The person in this position will be responsible for maintaining and improving the ETL applications in environments based on Azure Cloud and Google Cloud components. We are looking for a person who will be part of the operations team (support) but at the same time willing to undertake development activities. Development tasks will account for a maximum of 40% of the work.
The main goal of the operations team is to supervise the processing of data provided from external sources. Every day, we receive approximately 2.5 TB of data in approximately 35,000 flat files or downloaded using API from over 40 different data providers. Collected data is processed with DataBricks / DataProc clusters or with BigQuery and is inserted into externals and native tables. The output data is used by a narrow group of Data Scientists. Due to the very wide range of supported systems, people who are well-organized but with divisibility of attention, who easily move from topic to topic, will find themselves in the team much better.
- Supervision over the processing of data supplied from external sources on the Microsoft Azure or Google Cloud Platform.
- Incidents investigation and problems analysis (technical issues related to processing data on platform and data quality issues).
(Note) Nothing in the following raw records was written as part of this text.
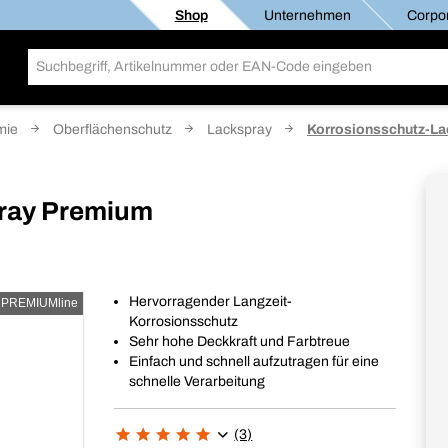
Shop
Unternehmen
Corpor
mie
Oberflächenschutz
Lackspray
Korrosionsschutz-L
ray Premium
Hervorragender Langzeit-
PREMIUMline
Korrosionsschutz
Sehr hohe Deckkraft und Farbtreue
Einfach und schnell aufzutragen für eine
schnelle Verarbeitung
(3)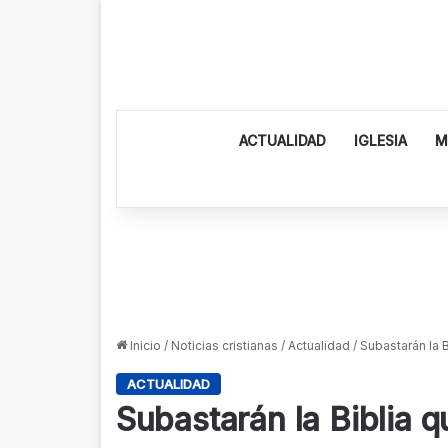
ACTUALIDAD
IGLESIA
M
Inicio
/
Noticias cristianas
/
Actualidad
/
Subastarán la B
ACTUALIDAD
Subastarán la Biblia q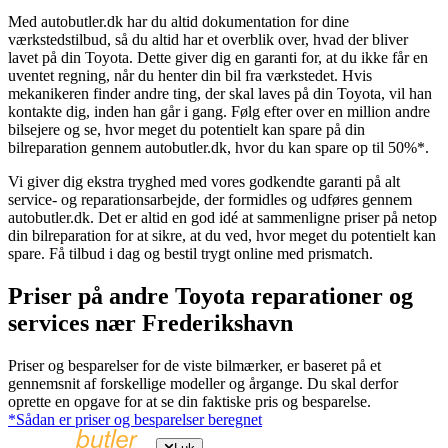
Med autobutler.dk har du altid dokumentation for dine
værkstedstilbud, så du altid har et overblik over, hvad der bliver
lavet på din Toyota. Dette giver dig en garanti for, at du ikke får en
uventet regning, når du henter din bil fra værkstedet. Hvis
mekanikeren finder andre ting, der skal laves på din Toyota, vil han
kontakte dig, inden han går i gang. Følg efter over en million andre
bilsejere og se, hvor meget du potentielt kan spare på din
bilreparation gennem autobutler.dk, hvor du kan spare op til 50%*.
Vi giver dig ekstra tryghed med vores godkendte garanti på alt
service- og reparationsarbejde, der formidles og udføres gennem
autobutler.dk. Det er altid en god idé at sammenligne priser på netop
din bilreparation for at sikre, at du ved, hvor meget du potentielt kan
spare. Få tilbud i dag og bestil trygt online med prismatch.
Priser på andre Toyota reparationer og
services nær Frederikshavn
Priser og besparelser for de viste bilmærker, er baseret på et
gennemsnit af forskellige modeller og årgange. Du skal derfor
oprette en opgave for at se din faktiske pris og besparelse.
*Sådan er priser og besparelser beregnet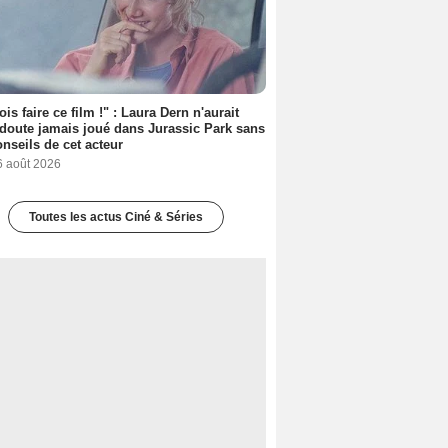
ois faire ce film !" : Laura Dern n'aurait
doute jamais joué dans Jurassic Park sans
onseils de cet acteur
6 août 2026
Toutes les actus Ciné & Séries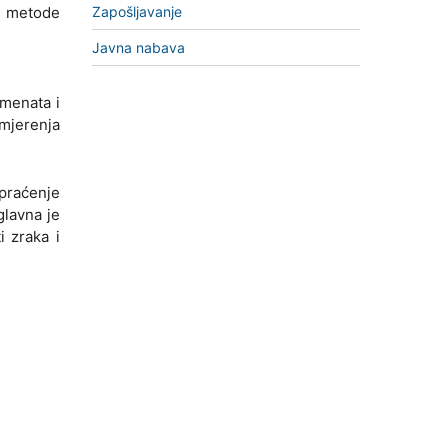
i metode
Zapošljavanje
Javna nabava
menata i
mjerenja
 praćenje
glavna je
i zraka i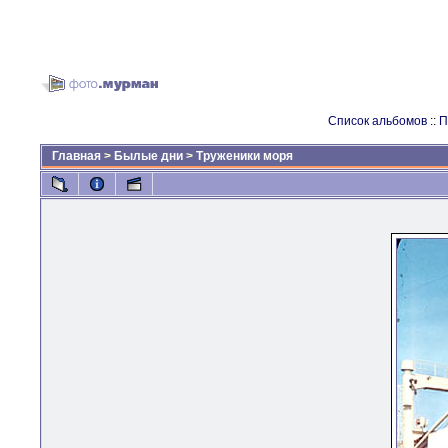
Список альбомов
::
П
Главная
>
Былые дни
>
Труженики моря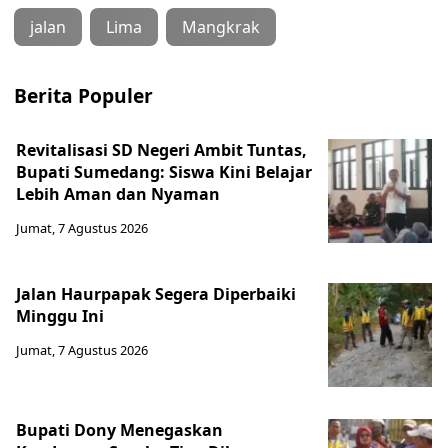
jalan
Lima
Mangkrak
Berita Populer
Revitalisasi SD Negeri Ambit Tuntas,
Bupati Sumedang: Siswa Kini Belajar
Lebih Aman dan Nyaman
Jumat, 7 Agustus 2026
Jalan Haurpapak Segera Diperbaiki
Minggu Ini
Jumat, 7 Agustus 2026
Bupati Dony Menegaskan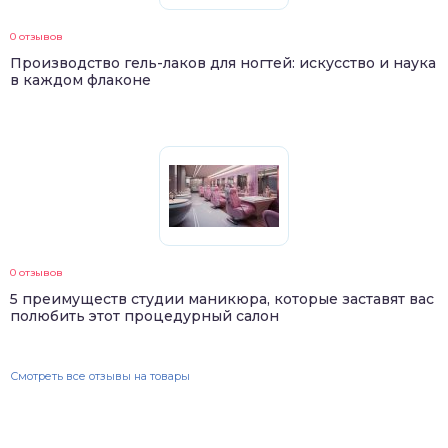
0 отзывов
Производство гель-лаков для ногтей: искусство и наука
в каждом флаконе
0 отзывов
5 преимуществ студии маникюра, которые заставят вас
полюбить этот процедурный салон
Смотреть все отзывы на товары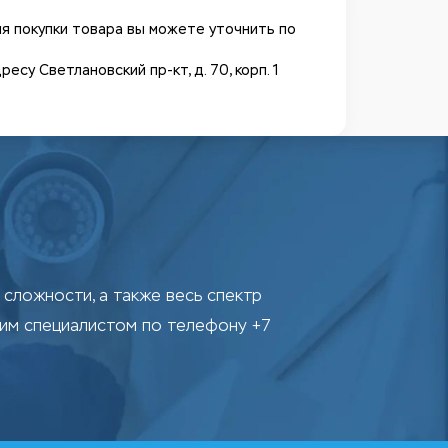
я покупки товара вы можете уточнить по
у Светлановский пр-кт, д. 70, корп. 1
сложности, а также весь спектр
шим специалистом по телефону +7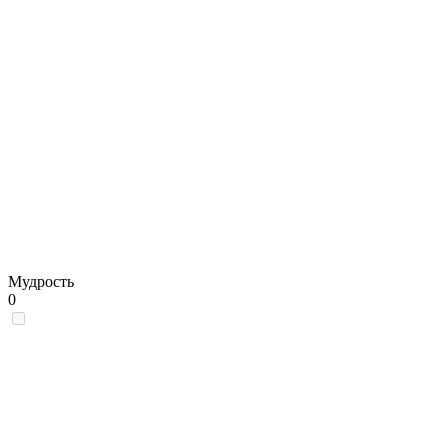
Мудрость
0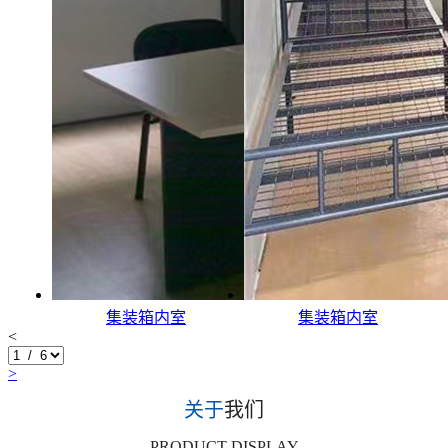
集装箱内室
集装箱内室
<
>
关于
我们
PRODUCT DISPLAY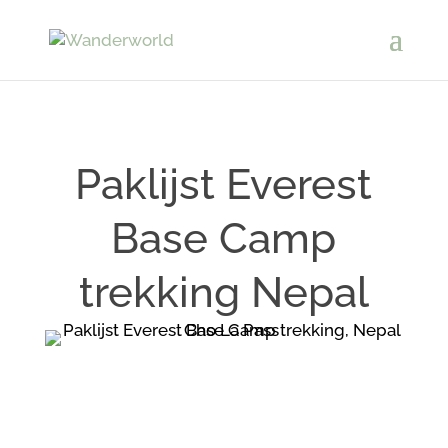
Paklijst Everest
Base Camp
trekking Nepal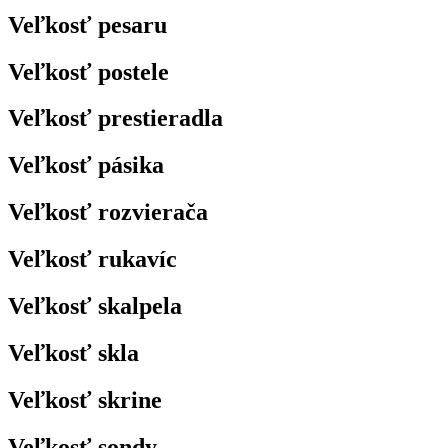
Veľkosť pesaru
Veľkosť postele
Veľkosť prestieradla
Veľkosť pásika
Veľkosť rozvierača
Veľkosť rukavíc
Veľkosť skalpela
Veľkosť skla
Veľkosť skrine
Veľkosť sondy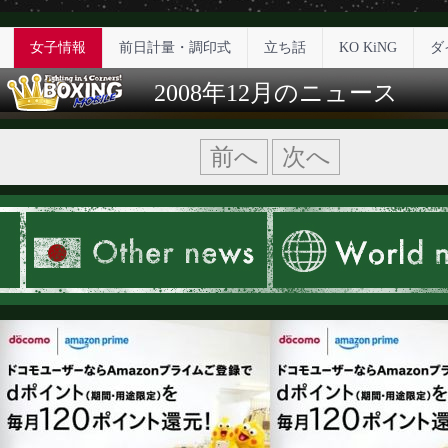
女子情報
前日計量・調印式
立ち話
KO KiNG
ダ
2008年12月のニュース
前へ
次へ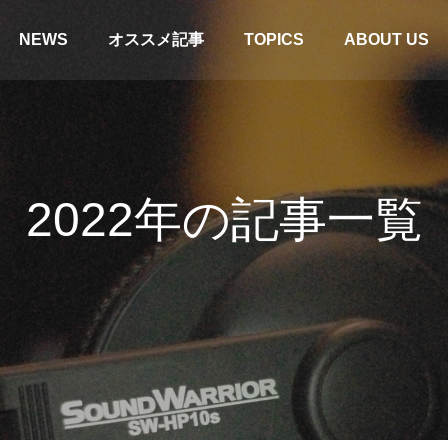
NEWS
オススメ記事
TOPICS
ABOUT US
2022年の記事一覧
ドセット】SW-H1・SW-HW1・
【SWD-TV1】テレビとの接続
NS1比較。「お気に入り」を見つ
タル/OPT）
！
コラム
特集＆コラム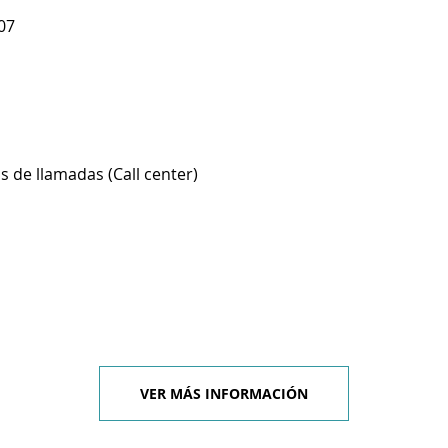
07
s de llamadas (Call center)
VER MÁS INFORMACIÓN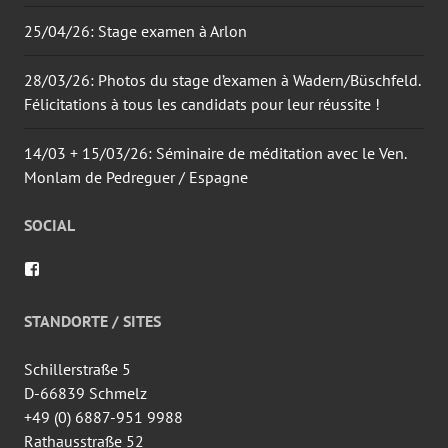
25/04/26: Stage examen à Arlon
28/03/26: Photos du stage d’examen à Wadern/Büschfeld.
Félicitations à tous les candidats pour leur réussite !
14/03 + 15/03/26: Séminaire de méditation avec le Ven.
Monlam de Pedreguer / Espagne
SOCIAL
Voir
le
profil
de
STANDORTE / SITES
wingtsun.arlon
sur
Facebook
Schillerstraße 5
D-66839 Schmelz
+49 (0) 6887-951 9988
Rathausstraße 52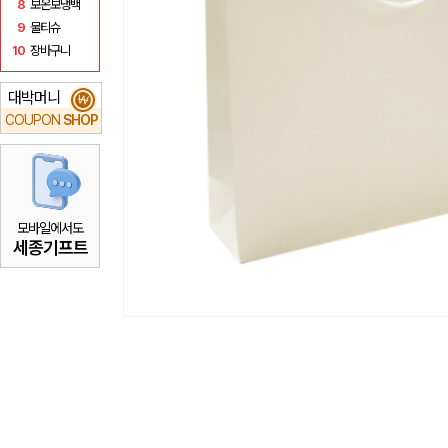
8
보온보냉백
9
물티슈
10
장바구니
대박머니
₩
COUPON
SHOP
모바일에서도
세종기프트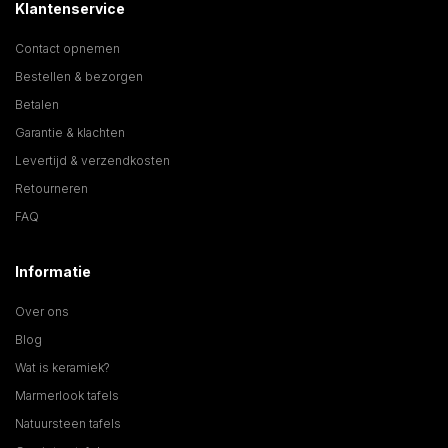
Klantenservice
Contact opnemen
Bestellen & bezorgen
Betalen
Garantie & klachten
Levertijd & verzendkosten
Retourneren
FAQ
Informatie
Over ons
Blog
Wat is keramiek?
Marmerlook tafels
Natuursteen tafels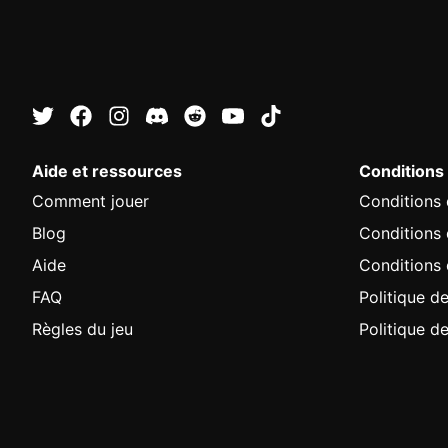
Aide et ressources
Conditions
Comment jouer
Conditions d
Blog
Conditions
Aide
Conditions 
FAQ
Politique de
Règles du jeu
Politique d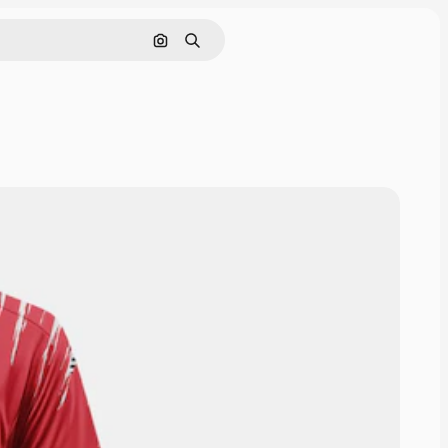
画像で検索
検索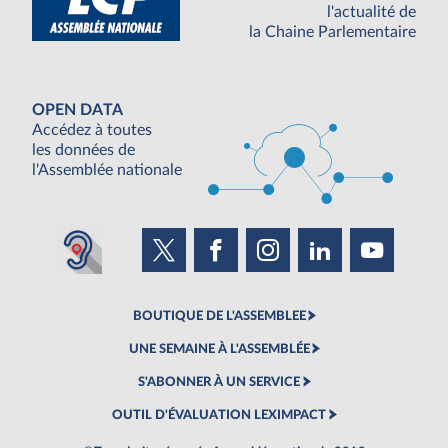
l'actualité de
la Chaine Parlementaire
OPEN DATA
Accédez à toutes
les données de
l'Assemblée nationale
BOUTIQUE DE L'ASSEMBLEE
UNE SEMAINE À L'ASSEMBLÉE
S'ABONNER À UN SERVICE
OUTIL D'ÉVALUATION LEXIMPACT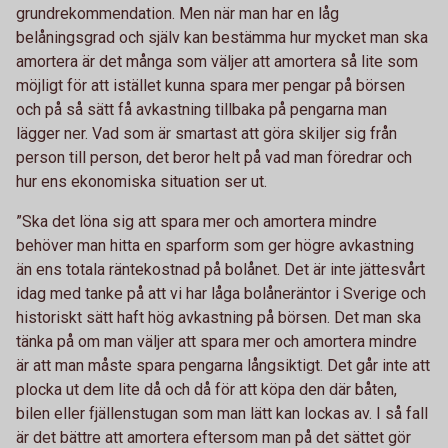
grundrekommendation. Men när man har en låg
belåningsgrad och själv kan bestämma hur mycket man ska
amortera är det många som väljer att amortera så lite som
möjligt för att istället kunna spara mer pengar på börsen
och på så sätt få avkastning tillbaka på pengarna man
lägger ner. Vad som är smartast att göra skiljer sig från
person till person, det beror helt på vad man föredrar och
hur ens ekonomiska situation ser ut.
”Ska det löna sig att spara mer och amortera mindre
behöver man hitta en sparform som ger högre avkastning
än ens totala räntekostnad på bolånet. Det är inte jättesvårt
idag med tanke på att vi har låga bolåneräntor i Sverige och
historiskt sätt haft hög avkastning på börsen. Det man ska
tänka på om man väljer att spara mer och amortera mindre
är att man måste spara pengarna långsiktigt. Det går inte att
plocka ut dem lite då och då för att köpa den där båten,
bilen eller fjällenstugan som man lätt kan lockas av. I så fall
är det bättre att amortera eftersom man på det sättet gör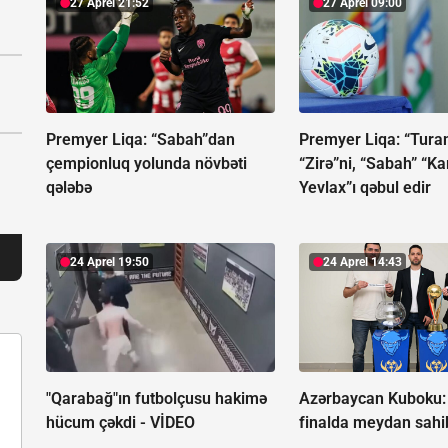
27 Aprel 21:52
27 Aprel 09:00
Premyer Liqa:
“Sabah”dan
Premyer Liqa:
“Tura
çempionluq yolunda növbəti
“Zirə”ni, “Sabah” “K
qələbə
Yevlax”ı qəbul edir
24 Aprel 19:50
24 Aprel 14:43
"Qarabağ"ın futbolçusu hakimə
Azərbaycan Kuboku:
hücum çəkdi -
VİDEO
finalda meydan sahi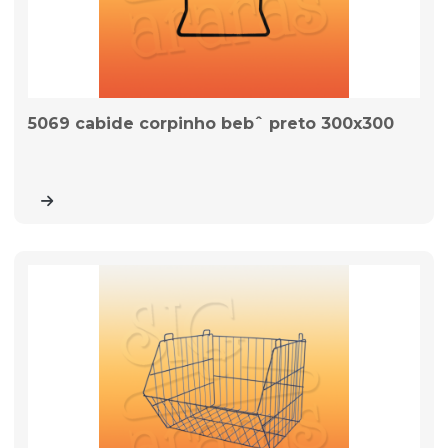
5069 cabide corpinho bebˆ preto 300x300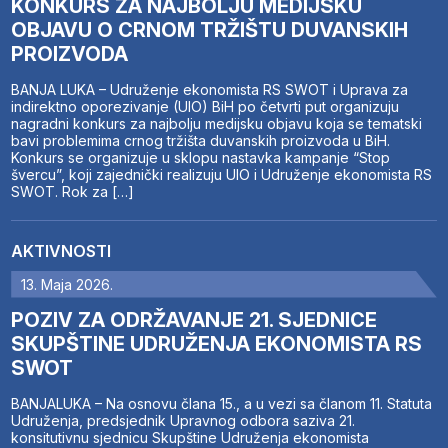
KONKURS ZA NAJBOLJU MEDIJSKU
OBJAVU O CRNOM TRŽIŠTU DUVANSKIH
PROIZVODA
BANJA LUKA – Udruženje ekonomista RS SWOT i Uprava za
indirektno oporezivanje (UIO) BiH po četvrti put organizuju
nagradni konkurs za najbolju medijsku objavu koja se tematski
bavi problemima crnog tržišta duvanskih proizvoda u BiH.
Konkurs se organizuje u sklopu nastavka kampanje “Stop
švercu”, koji zajednički realizuju UIO i Udruženje ekonomista RS
SWOT. Rok za […]
AKTIVNOSTI
13. Maja 2026.
POZIV ZA ODRŽAVANJE 21. SJEDNICE
SKUPŠTINE UDRUŽENJA EKONOMISTA RS
SWOT
BANJALUKA – Na osnovu člana 15., a u vezi sa članom 11. Statuta
Udruženja, predsjednik Upravnog odbora saziva 21.
konsitutivnu sjednicu Skupštine Udruženja ekonomista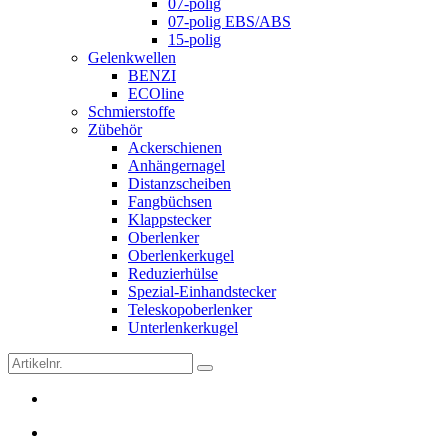
07-polig
07-polig EBS/ABS
15-polig
Gelenkwellen
BENZI
ECOline
Schmierstoffe
Zübehör
Ackerschienen
Anhängernagel
Distanzscheiben
Fangbüchsen
Klappstecker
Oberlenker
Oberlenkerkugel
Reduzierhülse
Spezial-Einhandstecker
Teleskopoberlenker
Unterlenkerkugel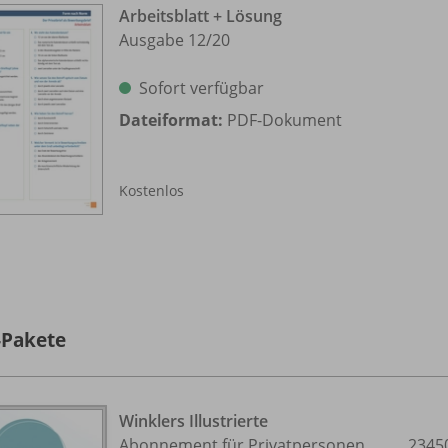
Arbeitsblatt + Lösung
Ausgabe 12/
20
Sofort verfügbar
Dateiformat:
PDF-Dokument
Kostenlos
-Pakete
Winklers Illustrierte
Abonnement für Privatpersonen
2345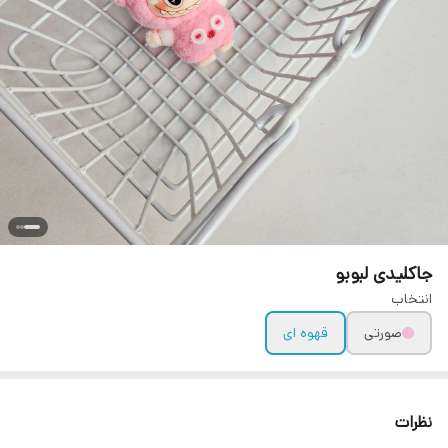
جاکلیدی لبوبو
انتخاب
صورتی
قهوه ای
نظرات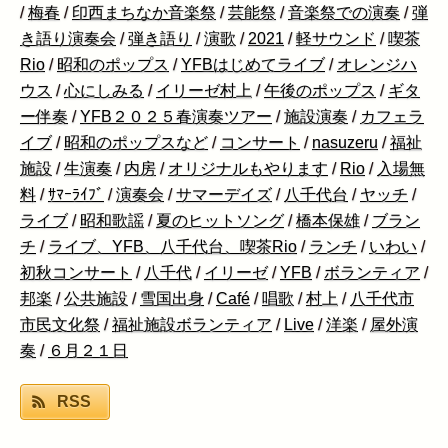
/
梅春
/
印西まちなか音楽祭
/
芸能祭
/
音楽祭での演奏
/
弾
き語り演奏会
/
弾き語り
/
演歌
/
2021
/
軽サウンド
/
喫茶
Rio
/
昭和のポップス
/
YFBはじめてライブ
/
オレンジハ
ウス
/
心にしみる
/
イリーゼ村上
/
午後のポップス
/
ギタ
ー伴奏
/
YFB２０２５春演奏ツアー
/
施設演奏
/
カフェラ
イブ
/
昭和のポップスなど
/
コンサート
/
nasuzeru
/
福祉
施設
/
生演奏
/
内房
/
オリジナルもやります
/
Rio
/
入場無
料
/
ｻﾏｰﾗｲﾌﾞ
/
演奏会
/
サマーデイズ
/
八千代台
/
ヤッチ
/
ライブ
/
昭和歌謡
/
夏のヒットソング
/
橋本保雄
/
ブラン
チ
/
ライブ、YFB、八千代台、喫茶Rio
/
ランチ
/
いわい
/
初秋コンサート
/
八千代
/
イリーゼ
/
YFB
/
ボランティア
/
邦楽
/
公共施設
/
雪国出身
/
Café
/
唱歌
/
村上
/
八千代市
市民文化祭
/
福祉施設ボランティア
/
Live
/
洋楽
/
屋外演
奏
/
６月２１日
RSS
- Communication and close cooperation with external data providers, platform support teams, client representatives, key users, data architects.
- In addition to the typical tasks in the field of application maintenance, there will be a need to adapt applications to changing customer expectations and changes on the part of data providers
Who we're looking for?
- High analytical skills, abstract thinking and the thought of working with many types of data and the amount of data.
- Theoretical knowledge of data ingestion, ETL, CI/CD, GitHub.
- Basic knowledge of the topics related to cloud services, Data Engineering, Big Data.
o Experience in working with cloud object/blob storage (AWS S3 or Azure Blob or GCP Storage).
o Experience in working with various file formats (validation, loading, editing): csv, json, parquet, xml, yaml.
o Knowledge of Spark - basic understanding and ability to use.
- SQL knowledge on intermediate level - the ability to write queries and analyse data, schema changes, data modification.
- Python knowledge on intermediate level - the ability to write scripts independently and the ability to modify existing ones.
- Familiar with following tools: Airflow (DAG concept).
- Experience in using the REST APIs.
- Good command of English and Polish.
- Experience with Jira, Confluence, Azure DevOps,
- Knowledge of various Google Cloud Platform components, especially: DataProc, BigQuery, Composer, Cloud Storage, Transfer Service, PubSub.
- Knowledge of various Microsoft Azure Cloud components, especially: Azure Data Factory, Azure Data Lake Storage, Azure Databricks.
- Experience in log and error analysis.
- Experience with ETL process, developing data processing end to end, anticipating potential threats and handling them.
- Experience in the operations (support) work (communication with the end-user, Incident Management, Problem Management, ITIL).